Monday, January 25, 2010

Are Mobile Payments the Next Big Thing?

Forget all this business about credit cards (What You Need to Know About the CARD Act), debit cards (What the Fed's New Overdraft Rules Don't Do) and gift cards (Fed Targets Gift Cards). Here comes mobile payments! Mobile what? At least that is what I said to myself when Jim Chen sent me a link to a CBS article The Mobile Triple Threat (Jan. 22, 2010). Perhaps I've just been in denial that this was coming down the pipeline for real (or too busy complaining about the drawbacks of debit cards). Without knowning more, I found myself reacting "don't even think about doing this . . ." Well, perhaps that is a tad harsh. Merchants are serious about opening this door as handheld phones and readers have increasing amounts of applications for them. And, tighter credit and debit card rules couldn't hurt their motivation either, right?

The whole idea here is that the consumer could be in a store looking at merchandise and not only do research on the product using their mobile device, but also check inventory and make payment for the product (by a charge to their cell phone bill). Other possibilities include small credit card terminals that small merchants could plug into their own mobile device in order to run a customer's credit card (See, Twitter Co-Founder Tackles Mobile Payments). Pretty cool and technically beyond my expertise (See, Discover: Contactless Payment Sticker Users Inadvertently Crippling Performance). But . . . payments wise, this presents the same (and more) problems than consumers just paying at the register with their credit or debit cards. Surely, there are issues about how well the application transfers money and what to do about errors. One would hate to be walking through Best Buy with your phone in your pocket and accidentally purchase several televisions. Moreover, the risk of credit card data being misused or misappropriated is already a problem without the involvement of mobile devices. Poor reliability and speed follow along as potential pitfalls.

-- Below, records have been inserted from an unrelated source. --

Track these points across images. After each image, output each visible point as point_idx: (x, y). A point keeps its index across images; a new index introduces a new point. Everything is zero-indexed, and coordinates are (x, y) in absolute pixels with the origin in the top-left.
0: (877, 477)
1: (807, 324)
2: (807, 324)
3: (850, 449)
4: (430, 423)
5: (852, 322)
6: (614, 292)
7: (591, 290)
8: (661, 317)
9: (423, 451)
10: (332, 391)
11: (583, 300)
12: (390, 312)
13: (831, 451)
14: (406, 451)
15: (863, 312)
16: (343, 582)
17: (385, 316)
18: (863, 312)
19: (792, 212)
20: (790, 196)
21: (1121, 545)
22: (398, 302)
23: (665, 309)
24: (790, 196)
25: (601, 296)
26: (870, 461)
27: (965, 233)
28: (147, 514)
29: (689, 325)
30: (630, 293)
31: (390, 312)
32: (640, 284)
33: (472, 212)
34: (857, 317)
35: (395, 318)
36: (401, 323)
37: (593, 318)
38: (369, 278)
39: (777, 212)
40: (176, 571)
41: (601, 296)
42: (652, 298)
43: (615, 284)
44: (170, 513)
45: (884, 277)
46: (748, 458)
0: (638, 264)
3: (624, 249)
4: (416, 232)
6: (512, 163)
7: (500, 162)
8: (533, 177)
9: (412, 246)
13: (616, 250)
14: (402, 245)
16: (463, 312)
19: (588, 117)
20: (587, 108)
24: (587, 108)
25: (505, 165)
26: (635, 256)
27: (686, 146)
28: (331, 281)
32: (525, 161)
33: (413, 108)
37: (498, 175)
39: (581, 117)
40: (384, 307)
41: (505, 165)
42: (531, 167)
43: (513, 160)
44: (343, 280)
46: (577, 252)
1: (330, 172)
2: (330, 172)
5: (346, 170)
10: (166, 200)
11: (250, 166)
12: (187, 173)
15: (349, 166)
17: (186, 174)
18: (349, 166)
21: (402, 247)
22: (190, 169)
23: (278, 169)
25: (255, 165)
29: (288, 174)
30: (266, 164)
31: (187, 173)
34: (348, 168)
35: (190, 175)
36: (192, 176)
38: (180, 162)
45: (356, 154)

Apparently, Paypal, Google and Amazon already have mobile payments capability, so mobile payments appear to be upon us. Mobile payments companies are beginning to receive funding for their ventures, so this will be an area to watch develop (Mobile Payments Startup Boku Lands $25 million). Always a big question regarding payment methods is the cost associated with its use and disclosure to consumers. For me, it will be a while before I pay using my phone.